Si tout cela semble très mathématique, c’est parce que ça l’est vraiment. Je n’avais pas joué à un jeu aussi tourné vers les interactions numériques depuis Universal Paperclips. D’autres deck-builders de qualité comme Slay the Spire ou Monster Train ajoutent un brin de narration à leur gameplay. Même Universal Paperclips, qui est un simulateur numérique extrêmement minimaliste, sert finalement une histoire sur les conséquences de l’usage de l’intelligence artificielle dans l’optimisation industrielle. Avec Balatro, il n’y a pas de narration autre que celle que vous écrivez dans votre tête, ce qui, dans mon cas, était d’imaginer la machine à vidéo poker de ma pizzeria locale commençant à buggy, crachant des cartes maudites avec l’odeur de fromage et de marinara dans l’air. (Lorsque Balatro sera un jour révélé comme un deck-builder à la Inscryption, je m’attends à ce que vous me reconnaissiez, merci.)
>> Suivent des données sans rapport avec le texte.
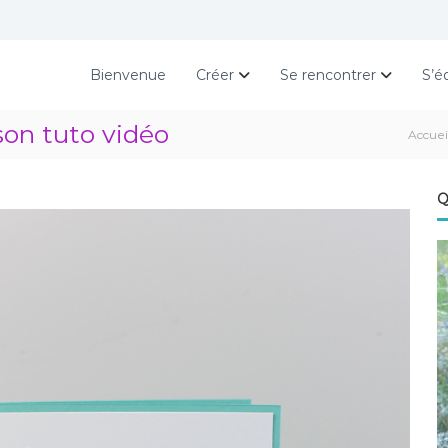
Bienvenue
Créer
Se rencontrer
S’é
son tuto vidéo
Accuei
Q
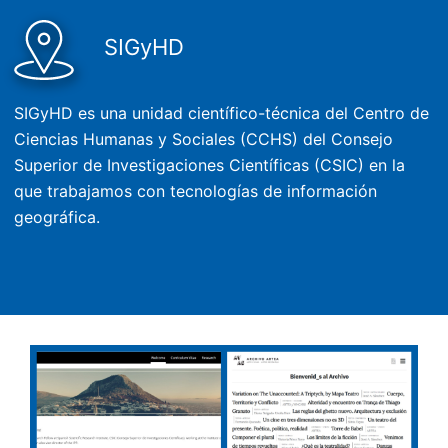
SIGyHD
SIGyHD es una unidad científico-técnica del Centro de
Ciencias Humanas y Sociales (CCHS) del Consejo
Superior de Investigaciones Científicas (CSIC) en la
que trabajamos con tecnologías de información
geográfica.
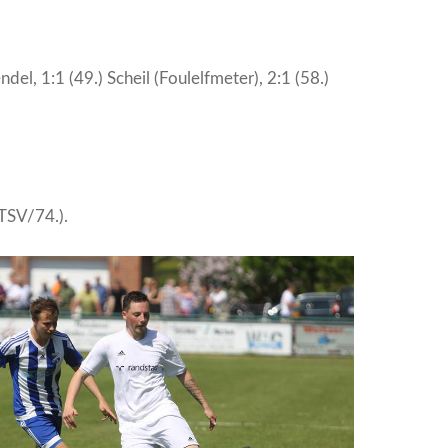
endel, 1:1 (49.) Scheil (Foulelfmeter), 2:1 (58.)
TSV/74.).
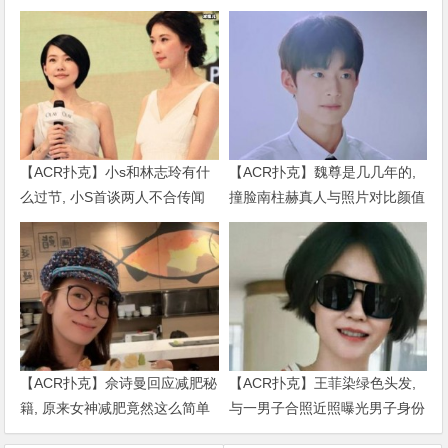
【ACR扑克】小s和林志玲有什
【ACR扑克】魏尊是几几年的,
么过节, 小S首谈两人不合传闻
撞脸南柱赫真人与照片对比颜值
说了什么
被质疑
【ACR扑克】佘诗曼回应减肥秘
【ACR扑克】王菲染绿色头发,
籍, 原来女神减肥竟然这么简单
与一男子合照近照曝光男子身份
被扒出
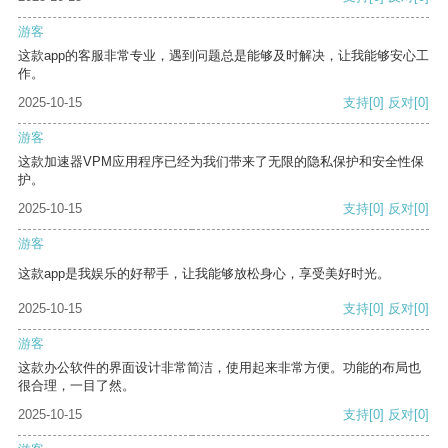
游客
这款app的客服非常专业，遇到问题总是能够及时解决，让我能够安心工
作。
2025-10-15
支持
[0]
反对
[0]
游客
这款加速器VPM应用程序已经为我们带来了无限的隐私保护和安全性保
护。
2025-10-15
支持
[0]
反对
[0]
游客
这款app是我娱乐的好帮手，让我能够放松身心，享受美好时光。
2025-10-15
支持
[0]
反对
[0]
游客
这款办公软件的界面设计非常简洁，使用起来非常方便。功能的布局也
很合理，一目了然。
2025-10-15
支持
[0]
反对
[0]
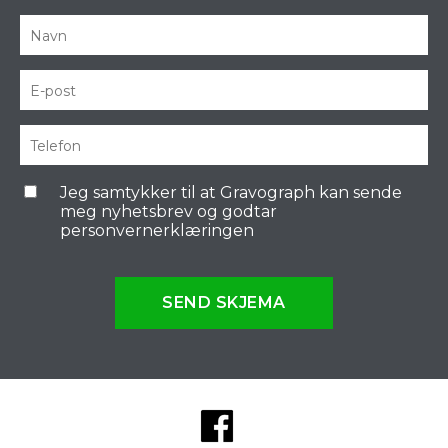
Jeg samtykker til at Gravograph kan sende
meg nyhetsbrev og godtar
personvernerklæringen
SEND SKJEMA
Mais tout cela, je l’ai inventé. Balatro, c’est juste des chiffres et de la probabilité. Balatro est juste des mathématiques. Tous les jeux vidéo impliquent une bonne quantité de mathématiques, bien plus que je ne peux en assimiler. C’est un peu la magie des jeux comme Balatro. Ils me font apprécier les mathématiques. Très vraiment. Alors que d’autres jeux choisissent de dissimuler les calculs nécessaires au bon fonctionnement du jeu, Balatro affiche ses opérations. À chaque blind, à chaque ante, Balatro révèle ses calculs étape par étape à chaque joueur.
Alors, qu’est-ce qui rend toute cette mathématique si amusante dans Balatro ? Qu’est-ce qui m’a tant captivé que j’ai perdu la notion du temps en jouant à un jeu de cartes pendant 20 heures en quelques jours ? Quand je ne jouais pas, je pensais à l’attrait de ces jeux où « les chiffres montent », où je peux manipuler les chiffres à mon avantage dans un monde où des taux d’intérêt fluctuants et les caprices des ultra-riches peuvent affecter ma carrière, ou bien où ma naissance peut être empreinte de certains facteurs que je ne peux facilement contrôler. Il y a quelque chose d’agréable dans ce sentiment de pouvoir dans des jeux comme Balatro dans un monde qui semble parfois plus aléatoire qu’un roguelike. Mais soyons honnêtes, ce n’est pas ce à quoi je pense pendant que je joue réellement à Balatro. Je me concentre sur sa courbe d’apprentissage parfaite, où même les néophytes du poker finissent par devenir des as. Je repense à sa simplicité trompeuse, qui attire avant de révéler une complexité presque infinie. Je pense à quel point Balatro capitalise sur l’un des plaisirs fondamentaux du jeu — le frisson désinhibé de l’optimisation — si bien que le charme qui opère dès la première main reste tout aussi puissant lors de la millième. Je pense à la satisfaction que l’on éprouve en remportant la victoire.
Balatro vous transformera en compteur de cartes, où chaque carte compte. Fut un temps où vous seriez prêt à tout risquer. Les aficionados de deck-builders ne peuvent pas se permettre d’ignorer celui-ci. Préparez-vous à miser.